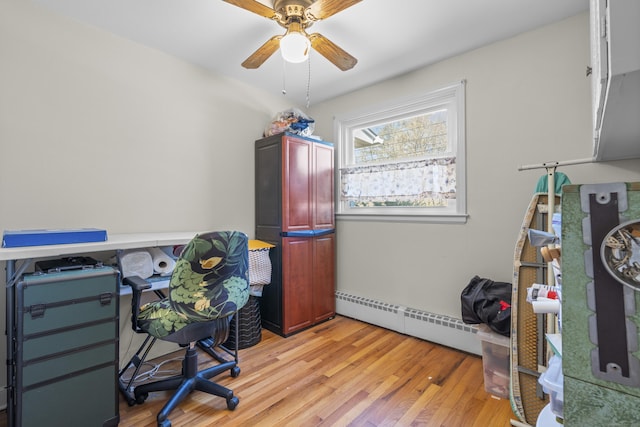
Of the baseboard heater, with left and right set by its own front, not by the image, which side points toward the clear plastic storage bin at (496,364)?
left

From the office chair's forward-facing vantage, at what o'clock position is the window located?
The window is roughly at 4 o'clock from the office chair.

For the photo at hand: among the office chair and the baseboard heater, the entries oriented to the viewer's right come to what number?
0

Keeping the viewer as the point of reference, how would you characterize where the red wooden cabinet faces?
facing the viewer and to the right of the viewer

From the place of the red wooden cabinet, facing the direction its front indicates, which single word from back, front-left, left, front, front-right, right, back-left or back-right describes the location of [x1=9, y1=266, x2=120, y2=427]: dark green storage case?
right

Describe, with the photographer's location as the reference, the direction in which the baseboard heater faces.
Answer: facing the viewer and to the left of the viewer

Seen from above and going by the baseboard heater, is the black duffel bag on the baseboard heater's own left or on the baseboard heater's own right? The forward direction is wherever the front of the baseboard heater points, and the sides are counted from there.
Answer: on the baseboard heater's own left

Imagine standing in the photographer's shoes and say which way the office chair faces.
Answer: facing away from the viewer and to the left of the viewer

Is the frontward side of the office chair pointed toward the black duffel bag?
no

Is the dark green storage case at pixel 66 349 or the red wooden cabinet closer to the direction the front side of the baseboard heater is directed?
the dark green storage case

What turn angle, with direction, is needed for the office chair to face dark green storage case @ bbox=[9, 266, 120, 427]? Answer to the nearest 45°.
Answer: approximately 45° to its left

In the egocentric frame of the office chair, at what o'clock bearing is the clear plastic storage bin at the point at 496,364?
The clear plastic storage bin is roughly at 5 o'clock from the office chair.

--

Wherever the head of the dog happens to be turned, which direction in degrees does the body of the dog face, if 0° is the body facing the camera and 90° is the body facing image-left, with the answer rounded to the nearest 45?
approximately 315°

...

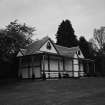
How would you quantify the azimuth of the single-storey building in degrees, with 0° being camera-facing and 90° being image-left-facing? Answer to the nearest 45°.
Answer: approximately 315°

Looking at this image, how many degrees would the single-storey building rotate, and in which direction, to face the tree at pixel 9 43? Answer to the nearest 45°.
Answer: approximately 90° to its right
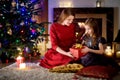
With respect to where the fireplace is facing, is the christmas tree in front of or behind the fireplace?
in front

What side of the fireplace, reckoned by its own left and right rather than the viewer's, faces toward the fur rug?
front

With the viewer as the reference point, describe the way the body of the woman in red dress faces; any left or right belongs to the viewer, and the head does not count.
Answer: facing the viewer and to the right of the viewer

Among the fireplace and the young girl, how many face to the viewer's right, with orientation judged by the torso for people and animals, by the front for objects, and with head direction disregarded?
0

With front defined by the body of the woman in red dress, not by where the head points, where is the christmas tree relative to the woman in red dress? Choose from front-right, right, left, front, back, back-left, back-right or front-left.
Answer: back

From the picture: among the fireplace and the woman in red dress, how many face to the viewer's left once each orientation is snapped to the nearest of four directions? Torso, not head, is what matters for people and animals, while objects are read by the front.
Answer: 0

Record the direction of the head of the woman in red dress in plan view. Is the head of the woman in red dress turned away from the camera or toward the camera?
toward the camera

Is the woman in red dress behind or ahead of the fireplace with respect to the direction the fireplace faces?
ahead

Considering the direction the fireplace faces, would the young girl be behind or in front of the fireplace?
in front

## EXERCISE REQUIREMENTS
Write the rows from the line with "For the photo" to the line with "The clear plastic storage bin is", both included, as a JSON list of strings with one string per line and blank lines left out.

## RESPONSE TO THIS EXERCISE
[
  "For the photo at hand: among the office chair and the baseboard heater, the entries oriented to the viewer's right come to what number?",
  "0",
  "Keeping the viewer as the point of reference, how would you characterize where the red wooden cabinet faces?",
  "facing the viewer and to the right of the viewer",
  "From the place of the red wooden cabinet, facing the direction its front indicates, which single word from back, front-left, left, front, front-right, right, back-left or back-right describes the location of [x1=9, y1=266, x2=120, y2=427]: dark green storage case?",
  "right",
  "Describe, with the photographer's location as the reference, the direction in which the baseboard heater faces.",
  "Answer: facing the viewer and to the left of the viewer",
  "Seen from above and going by the baseboard heater, is the black duffel bag on the baseboard heater's own left or on the baseboard heater's own right? The forward direction is wherever the front of the baseboard heater points, and the sides are counted from there.",
  "Answer: on the baseboard heater's own left",
  "Imagine standing in the photographer's shoes and say which way the office chair faces.",
  "Answer: facing away from the viewer and to the left of the viewer",
  "Is the frontward side of the office chair pointed toward the black duffel bag?",
  "no",
  "Is the dark green storage case at pixel 66 349 or the red wooden cabinet closer to the direction the front side of the baseboard heater is directed?",
  "the dark green storage case",
  "What turn angle, with direction, is needed for the office chair to face dark green storage case @ bbox=[9, 266, 120, 427]? Answer to the nearest 45°.",
  "Answer: approximately 45° to its left",
  "In the egocentric frame of the office chair, at what o'clock bearing is the clear plastic storage bin at the point at 496,364?",
  "The clear plastic storage bin is roughly at 5 o'clock from the office chair."
]